Both DeAngelo and Molly have bonded over the breast cancer cause in the Charlotte area. Molly first interviewed him in 2009 to specifically ask how the disease impacted his life. Since then, they’ve forged a friendship… though never putting their daughters in the spotlight to talk for them, until now.
“I thought the first time you were going to interview me you’d say you wanted to talk breast cancer, get approval for the interview from the Panthers, ask me one question about cancer, then turn to football and try to talk about the team,” DeAngelo admitted this past week. “But in 45-minutes of us meeting back then, you didn’t ask me one thing about football.” He laughed loudly. “I never forgot that.
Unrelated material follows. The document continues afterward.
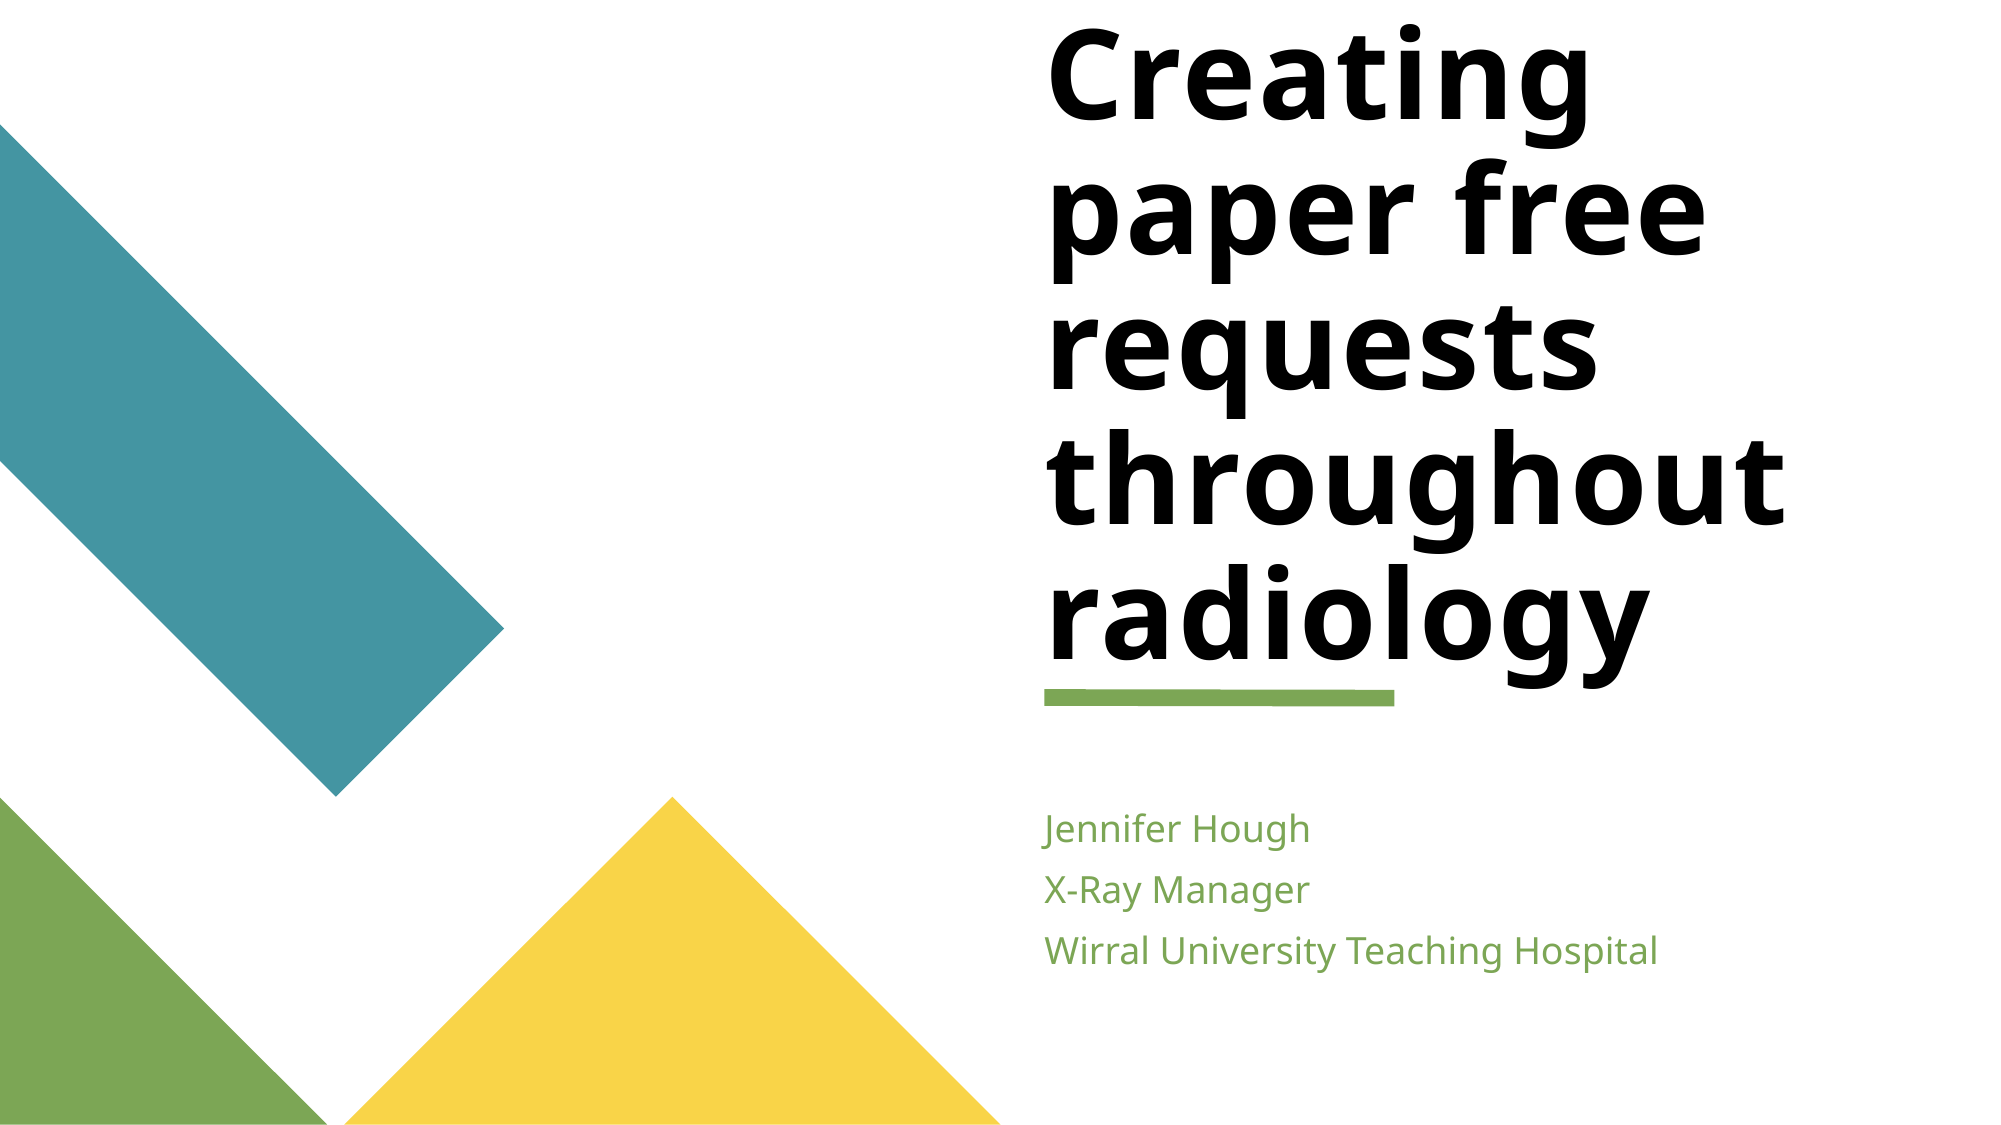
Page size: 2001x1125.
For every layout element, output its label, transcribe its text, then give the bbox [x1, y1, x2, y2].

list Jennifer Hough X-Ray Manager Wirral University Teaching Hospital [1044, 809, 1946, 966]
title Creating paper free requests throughout radiology [1044, 438, 1946, 687]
I know you well enough now to know, you really didn’t care about football. You really did just want to know about the cause and what I was going to do to help.”
Molly’s mom, Wilsie Hartman, also died of breast cancer. She fought it two times—first diagnosed when Molly was 12—and finally lost her battle in 2017. Molly’s daughter, Parker, had just turned six.
“I think Parker does have some memories of Grammy,” Molly said. “But I’ve never really asked her what they might be. It’s unnerving to know such an important conversation played out, with TV cameras rolling, and to take a step back and let your child take over. But,” she looked at DeAngelo, “we both agreed to let it happen.”
They’re letting it happen because of the importance of mammograms and early detection. The idea to let the girls do the interview came from DeAngelo’s wife, Risalyn. Why not get a child’s perspective on this nasty disease, she said, and ask kids what it means to give back and help?
DeAngelo called Molly, pitched it, and the rest, as they say, is history.
“Our goal is to acknowledge and show—through children—how breast cancer can impact families. It hits one in eight women and one in 1,000 men. But entire families fight when the household has a diagnosis. And, it’s a disease that if caught early, is more likely to be preventable.”
“Get a mammogram,” DeAngelo said. “We just want women to get their mammograms. Call the numbers we have set up to see if you qualify because we want to help you.”